• Assignment A
List every variable name assigned in the code of the protein one-hot encoding answer.
• Assignment B
In the protein one-hot encoding answer, what array shape is generated for each sequence in general tasks?
• Assignment C
Write the next part of the protein one-hot encoding answer, picking up after its final line.

• Given text
This heavily depends on what the downstream classifier is doing. For instance: If you're looking to relate different mutations of the same gene to (say) salt tolerance; then you can generally one-hot the individual mutations or treat the full genes as categorical; and you don't have to worry at all about differences in gene lengths.
For general tasks, the approach is typically to select a fixed residue length (which could simply be the length of the longest protein) and generate a (N_residue, 21)
array for each sequence:
>>> AA_LIST = ['-', 'A', 'C', 'D', 'E', 'F', 'G', 'H', 'I', 'K', 'L', 'M', 'N', 'P', 'Q', 'R', 'S', 'T', 'V', 'W', 'Y']
>>> MAX_LEN=125
>>> seq = 'MDKKYSIGLDIGTNSVGWAVITDEYKVPSKKFKVLGNTDRHSIKKNLIGALLFDSGETAEATRLKRTARRRYTRRKNRICYLQEIFSNEMAKVDDSFFHRLEESFLVEEDKKHERHPIFG'
>>> seq_pad = seq[:MAX_LEN] if len(seq) > MAX_LEN else seq + '-' * (MAX_LEN - len(seq))
>>> seq_df = pd.DataFrame([{'position': i, 'aa': x} for i, x in enumerate(seq_pad)])
>>> seq_ohe = sklearn.preprocessing.OneHotEncoder(categories=AA_LIST).fit_transform(seq_df)

• Study material
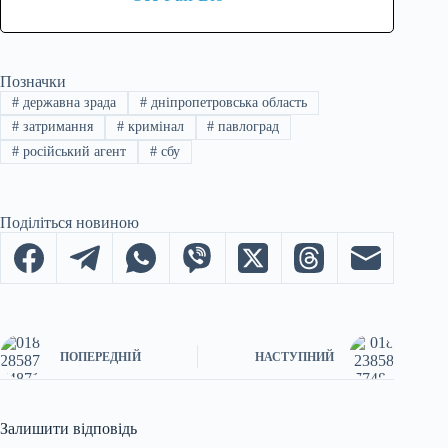
Позначки
#
державна зрада
#
дніпропетровська область
#
затримання
#
кримінал
#
павлоград
#
російський агент
#
сбу
Поділіться новиною
ПОПЕРЕДНІЙ
НАСТУПНИЙ
Залишити відповідь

• Answer A
AA_LIST, MAX_LEN, seq, seq_pad, seq_df, seq_ohe

• Answer B
(N_residue, 21)

• Answer C
Note that there are significantly better approaches to selecting the best set of MAX_LEN
amino acids than using the first ones; the above is just a simple example. The above also one-hot encodes the position (just remove 'position' if you don't want that).
Importantly, your input feature matrix is of shape (N_sequences, N_residue, 21)
(or (N_sequences, N_residue, 21 + MAX_LEN)
) which is not compatible with scikit-learn which wants (N_record, N_features)
matrices; so you'll need to reshape that into (N_sequences, N_residue x 21)
. Neural networks on the other hand will easily handle (., N_residue, 21)
inputs; indeed this is one of the input features (but far from the only input feature) for many protein-oriented network architectures, including AlphaFold.